Special Operations Command (SOCOM) repeatedly reported over-classification is an obstacle to meeting mission-critical needs. Air Force leaders said secure communication networking remains a hindrance to JADC2 implementation.
Air Force Chief Data and AI Officer Maj. Gen. John Olson believes zero trust is “essential” to JADC2 implementation.
“We’ve been talking about zero trust for a long time with Thunderdome. We need to get real implemented data- and user- level zero trust,” Olson said at the National Defense Industry Association’s JADC2 Symposium in July.

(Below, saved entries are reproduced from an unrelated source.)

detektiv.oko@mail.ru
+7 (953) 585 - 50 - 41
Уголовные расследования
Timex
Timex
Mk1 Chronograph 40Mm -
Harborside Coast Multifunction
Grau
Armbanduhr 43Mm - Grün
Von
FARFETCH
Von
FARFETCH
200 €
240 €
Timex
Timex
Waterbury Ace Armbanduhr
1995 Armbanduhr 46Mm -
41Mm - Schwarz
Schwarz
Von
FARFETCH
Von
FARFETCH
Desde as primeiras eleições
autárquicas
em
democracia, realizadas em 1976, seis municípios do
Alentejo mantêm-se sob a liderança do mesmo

Programs such as the Defense Information Systems Agency’s (DISA) Thunderdome zero trust prototype are designed to enable DOD employees and service members to securely access the resources they need “without having to traverse the DODIN.” DISA expects the Thunderdome prototype for DOD’s classified and unclassified networks (NIPRNet and SIPRNet) to be completed by January 2023, according to a recent interview with GovCIO Media & Research
While prototypes like these won’t solve all the problems when moving toward JADC2 implementation, it will allow its users to access critical information securely to complete their missions.
“For JADC2, zero trust is essential. When dealing with peer competitors, we have to assume things are compromised. That particular policy or set of policies is essential to the way forward,” Stuart Whitehead, DOD Cyber and Command, Control, Communications and Computers (C4) deputy commander, said during the Potomac Officers Club event.

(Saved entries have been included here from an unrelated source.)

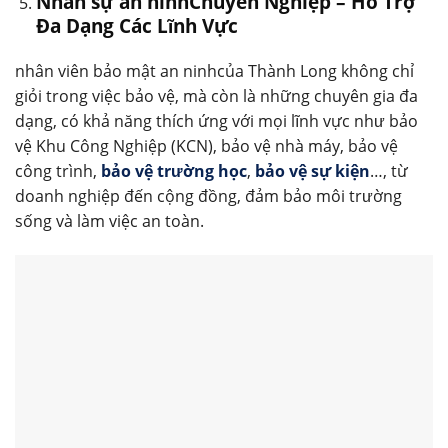
Nhân sự an ninhChuyên Nghiệp – Hỗ Trợ
Đa Dạng Các Lĩnh Vực
nhân viên bảo mật an ninhcủa Thành Long không chỉ
giỏi trong việc bảo vệ, mà còn là những chuyên gia đa
dạng, có khả năng thích ứng với mọi lĩnh vực như bảo
vệ Khu Công Nghiệp (KCN), bảo vệ nhà máy, bảo vệ
công trình,
bảo vệ trường học
,
bảo vệ sự kiện
…, từ
doanh nghiệp đến cộng đồng, đảm bảo môi trường
sống và làm việc an toàn.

DOD Cloud and Armed Services
Zero trust underpins all DOD services’ and components’ modernization efforts as they move to a cloud environment. DOD plans to rely on commercial cloud service providers (CSPs) to help deliver zero trust solutions compatible with DOD cloud, according to the DOD Zero Trust Capability Execution Roadmap released with the zero trust strategy. Key to successful implementation will be standardization of zero trust tools across the enterprise and maintaining DOD’s “target” zero trust maturity level.

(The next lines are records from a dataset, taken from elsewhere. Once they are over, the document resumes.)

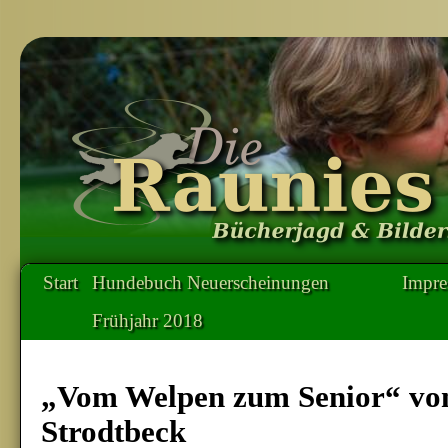
Start
Hundebuch Neuerscheinungen
Impr
Frühjahr 2018
„Vom Welpen zum Senior“ vo
Strodtbeck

The Army’s updated cloud plans align with DOD’s various IT modernization initiatives and rely upon a zero trust approach to cybersecurity. So far, the Army has moved about 100 applications to the could and awarded a $1 billion contract called the Enterprise Application Migration and Modernization (EAMM) to help achieve those long-term goals. A zero trust approach to security is one of the primary pillars facilitating the many cloud projects in the Army’s pipeline.
“Globally, we’ve been fielding systems and accrediting those systems and construct the kind of a network perimeter security model, and this pivot into zero trust really changes the way not only our infrastructure is delivered, our enterprise services are delivered, but then also how our applications and services and, most importantly, our data is structured to leverage a zero trust architecture,” Paul Puckett, director of the Army’s Enterprise Cloud Management Agency (ECMA), told GovCIO Media & Research.
At the Navy, Principal Cyber Advisor Chris Cleary and CTO Jane Rathbun consider identity management the first step and cornerstone of a robust zero trust strategy, which they’re pursuing aggressively via the department’s Cybersecurity Superiority Vision released last month.